Ich hab noch was aus Schopenhauers England-Reise:
Ein Tag in Bath ... bevor man in die Ballsäle strömte, brachte man den Tag mit allerlei Amüsement herum:
Promenaden und Amüsements
Frühmorgens spaziert die bunte Welt, über welche die Könige von Bath mit mildem Zepter herrschen, des Trinkens wegen in den Sälen. Der besuchteste darunter ist der große neue Brunnensaal, dessen Quelle auch am häufigsten getrunken wird; sie hält das Mittel zwischen der vom Kreuzbade und der ganz heißen. Der Saal ist groß, von innen und außen mit Säulen und Inschriften elegant dekoriert. Königs Nash marmorne Bildsäule in Lebensgröße ist darin aufgestellt. Die Quelle fällt in ein schönes Marmorbecken, zwei große Kamine stehen ihr zu beiden Seiten. Jeder anständig Gekleidete hat in diesem Saale freien Eintritt, nur die, so den Brunnen trinken, bezahlen, außer einem Geschenke an den Brunnenwärter , noch eine Guinee den Monat. Während der Morgenpromenaden musiziert eine Bande englischer Musiker auf einer dazu erbauten Galerie recht herzbrechend. Nach dem Frühstücke verteilt man sich in den mit Quadersteinen gepflasterten Straßen und auf den beiden Paraden. Die Damen und ihre getreuen Nachfolger, die eleganten Herren, ziehen diese Spaziergänge schon deshalb denen im Freien vor, weil sie nicht staubig sind. Diese Bequemlichkeit ersetzt den Spaziergängern reichlich den Anblick der Wiesen und Bäume, wenn es auch die in den Läden ausgestellten Herrlichkeiten nicht täten. Ein paar Stunden gehn darüber hin, daß man hier und dort in Läden einkehrt, tausend Dinge sich zeigen läßt, die man nicht kauft, alles besieht, bespricht, durchwühlt. Je vornehmer die Herrschaft, je höher muß die Putzmacherin und der Ladendiener auf die zierliche Leiter steigen, um die Waren vom obersten Fach des Ladenschranks herunterzuholen. Nirgends verfährt man unbarmherziger mit den Kaufleuten als hier, und nirgends sind sie höflicher. Nach dieser Generalrevue geht es in eine der hier befindlichen acht Leihbibliotheken, wo man einige Zeit auf die früher beschriebene Weise ausruht, bis die zweite Toilette neue Tätigkeit heischt. Der eleganteste Buchladen ist der bei Meyler, doch abonniert man gewöhnlich in mehreren oder in allen und bezahlt 5 Schilling für den Monat.

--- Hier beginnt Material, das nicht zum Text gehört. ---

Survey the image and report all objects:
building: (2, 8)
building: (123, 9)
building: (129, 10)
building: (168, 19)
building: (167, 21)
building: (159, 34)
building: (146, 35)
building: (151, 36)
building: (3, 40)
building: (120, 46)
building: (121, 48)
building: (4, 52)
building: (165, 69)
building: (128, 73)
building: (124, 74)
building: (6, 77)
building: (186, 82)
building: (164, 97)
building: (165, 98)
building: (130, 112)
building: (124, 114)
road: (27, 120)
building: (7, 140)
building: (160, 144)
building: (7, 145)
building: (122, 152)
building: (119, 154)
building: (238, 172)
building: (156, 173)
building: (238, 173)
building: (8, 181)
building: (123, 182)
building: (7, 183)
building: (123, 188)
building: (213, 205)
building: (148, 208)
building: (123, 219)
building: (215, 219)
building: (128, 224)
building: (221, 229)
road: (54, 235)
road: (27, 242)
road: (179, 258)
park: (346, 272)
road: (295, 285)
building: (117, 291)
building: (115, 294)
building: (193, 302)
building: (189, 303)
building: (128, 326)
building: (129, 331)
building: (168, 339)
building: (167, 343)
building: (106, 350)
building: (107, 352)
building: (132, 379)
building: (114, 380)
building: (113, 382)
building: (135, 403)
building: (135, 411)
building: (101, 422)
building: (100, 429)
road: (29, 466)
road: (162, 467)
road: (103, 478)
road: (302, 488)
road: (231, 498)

Die Nord- und Südparaden sind zwei nicht weit voneinander entfernte, unvergleichlich schöne Terrassen. Sie sind mit Quadersteinen belegt. Schöne Häuser mit den glänzendsten Läden, gleich an der Straße, beschränken sie von einer Seite, eine eiserne Balustrade von der andern, über welche hinaus man eine entzückende schöne Aussicht auf Berg und Tal erblickt. Besonders herrlich ist die Südparade, die daran stoßenden Häuser gleichen einem einzigen Palaste. Die Aussicht auf Bladuds Buchenklippe, auf schöne Landhäuser mit ihren Gärten und Parks, auf dunkles Gehölze und den silbernen Avon, der die reiche Landschaft allbelebend durchströmt, macht jede Beschreibung unmöglich. Ein hübscher, ziemlich großer Garten mitten in der Stadt, Sidney Gardens genannt, geziert mit Grotten und Tempeln, Wasserfällen und Schaukeln, Bowling greens und allem, was man an einem solchen Orte nur verlangen kann, ist zu gewissen Zeiten ein beliebter Vereinigungspunkt. Man abonniert sich hier ebenfalls für die Promenade. Während der ganzen Saison zahlt die Person 5 1/2 Schilling; wer nicht abonniert ist, muß jedesmal Entree bezahlen. Auch ist darin ein für die Subskribenten zum Fahren und Reiten bestimmter Weg. Der Besitzer des Gartens gibt zuweilen öffentliche Dejeuners, auch Illuminationen nach dem Muster des berühmten Vauxhall in London. Gewöhnlich fallen in jede Saison vier oder fünf sogenannte Galanächte wie im Londner Vauxhall; dann strömt alles hin, ohne recht zu wissen, warum, und man kann das Vergnügen haben, sich in einem mäßigen Lokale unter viertausend Menschen herumzutummeln. Da die Badesaison im Frühlinge aufhört, so machen die Freuden von Sidneys Garten gleichsam den Beschluß derselben. Sie fangen so früh an, als es die, in diesem Lande im Durchschnitt milde, Witterung nur erlaubt; in der Mitte Mais ist Bath schon eine Einöde.
Es gibt noch einige weniger besuchte Gärten in dieser Art in Bath. Sehr besucht aber, besonders in schlechtem Wetter, werden die beiden Reitschulen und der zum Ballschlagen eingerichtete Bezirk.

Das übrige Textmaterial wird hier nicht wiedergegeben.